Setting up Hadoop HDFS in Pseudodistributed Mode

Well, new to the big data world.

Following Appendix A in the book Hadoop: The Definitive Guide, 4th Ed , just get it to work. I’m running Ubuntu 14.04.

1. Download and unpack the hadoop package, and set environment variables in your ~/.bashrc .

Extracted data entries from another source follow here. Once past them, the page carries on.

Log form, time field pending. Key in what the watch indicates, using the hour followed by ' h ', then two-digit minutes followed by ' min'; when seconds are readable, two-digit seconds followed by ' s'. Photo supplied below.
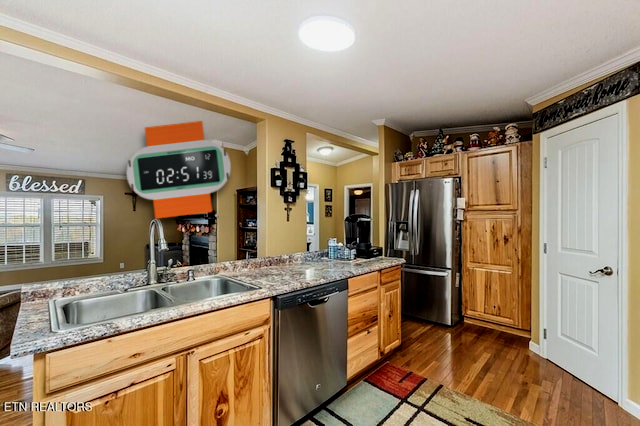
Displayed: 2 h 51 min
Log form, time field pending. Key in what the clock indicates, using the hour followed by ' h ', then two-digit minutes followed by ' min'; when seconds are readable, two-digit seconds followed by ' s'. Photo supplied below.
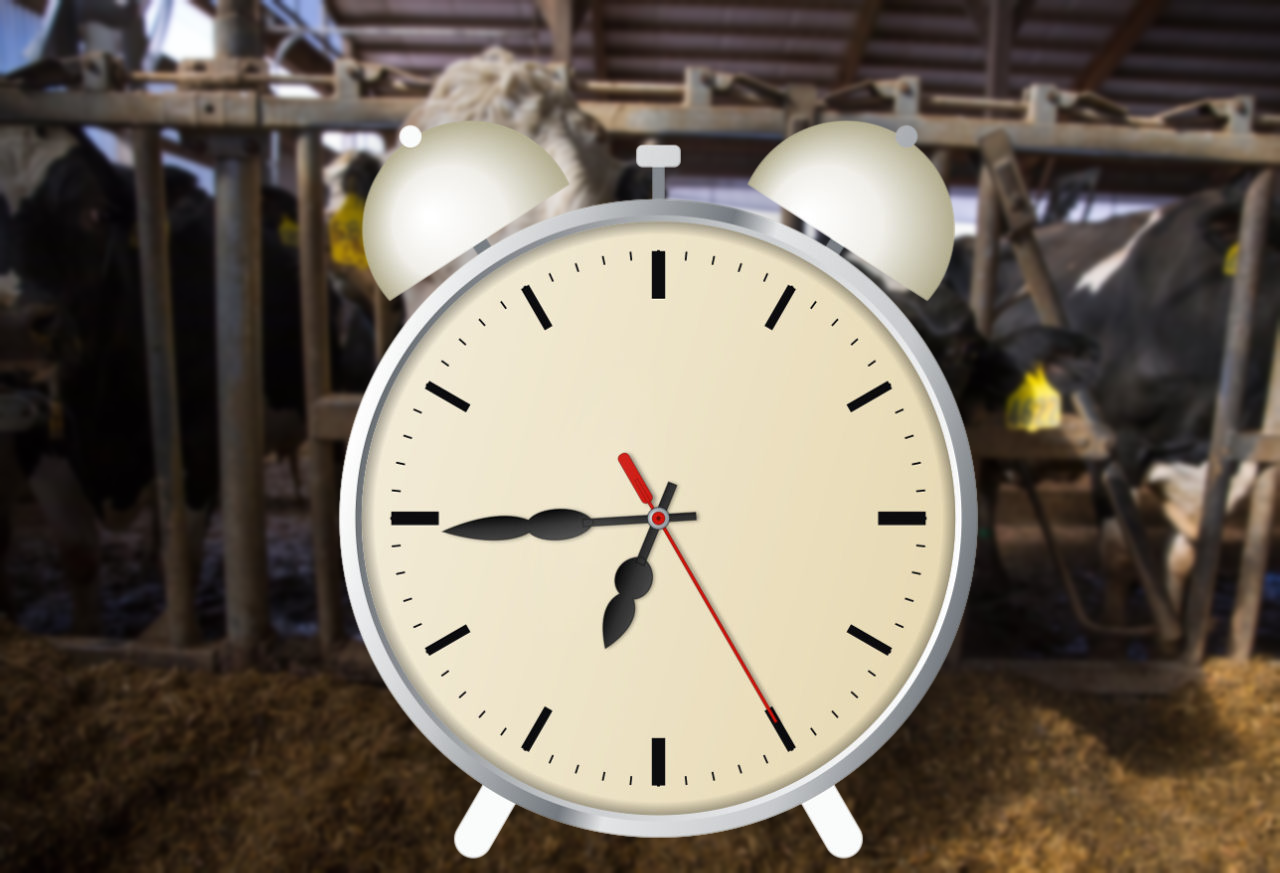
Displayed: 6 h 44 min 25 s
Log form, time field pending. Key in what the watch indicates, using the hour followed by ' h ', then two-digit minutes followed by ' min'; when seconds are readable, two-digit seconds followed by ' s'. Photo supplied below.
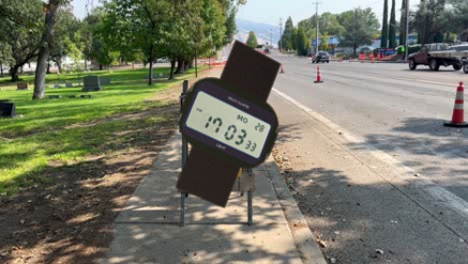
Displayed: 17 h 03 min 33 s
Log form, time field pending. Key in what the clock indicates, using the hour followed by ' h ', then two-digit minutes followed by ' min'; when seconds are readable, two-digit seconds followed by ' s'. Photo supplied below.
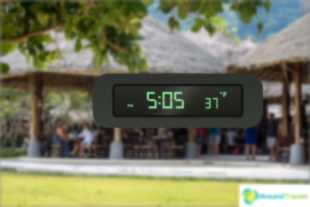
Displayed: 5 h 05 min
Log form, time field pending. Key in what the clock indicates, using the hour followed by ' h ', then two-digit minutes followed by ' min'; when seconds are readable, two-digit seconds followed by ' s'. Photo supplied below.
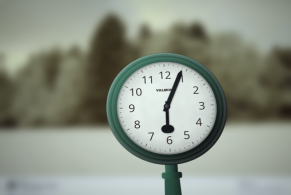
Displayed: 6 h 04 min
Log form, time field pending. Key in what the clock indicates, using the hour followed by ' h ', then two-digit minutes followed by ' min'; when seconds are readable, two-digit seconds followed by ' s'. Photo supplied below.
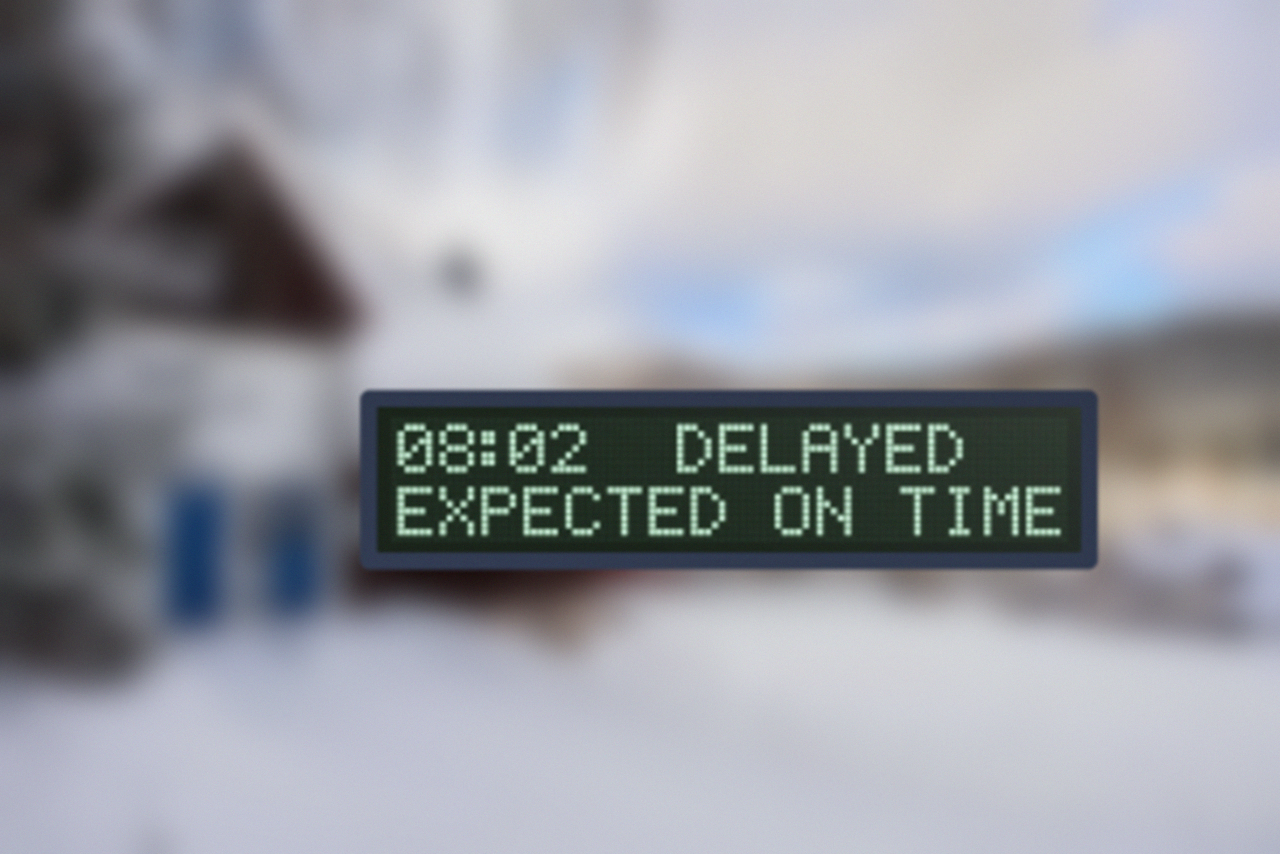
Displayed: 8 h 02 min
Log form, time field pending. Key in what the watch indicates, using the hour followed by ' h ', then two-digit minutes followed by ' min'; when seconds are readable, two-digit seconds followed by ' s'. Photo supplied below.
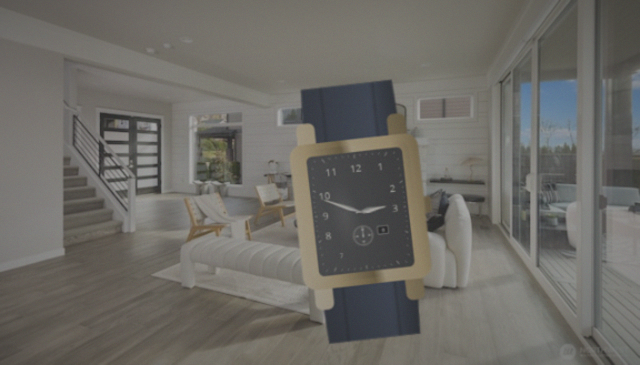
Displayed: 2 h 49 min
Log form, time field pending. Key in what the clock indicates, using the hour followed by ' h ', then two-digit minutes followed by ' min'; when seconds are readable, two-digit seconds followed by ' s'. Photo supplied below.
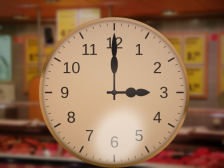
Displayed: 3 h 00 min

export JAVA_HOME=/usr/lib/jvm/java-7-openjdk-amd64
export HADOOP_HOME=~/hadoop-2.5.2

Verify with:

# hadoop version
Hadoop 2.5.2
Subversion -r cc72e9b000545b86b75a61f4835eb86d57bfafc0
Compiled by jenkins on 2014-11-14T23:45Z
Compiled with protoc 2.5.0
From source with checksum df7537a4faa4658983d397abf4514320
This command was run using /home/gonwan/hadoop-2.5.2/share/hadoop/common/hadoop-common-2.5.2.jar

The 2.5.2 distribution package is build in 64bit, use the 2.4.1 package if you are running a 32bit OS.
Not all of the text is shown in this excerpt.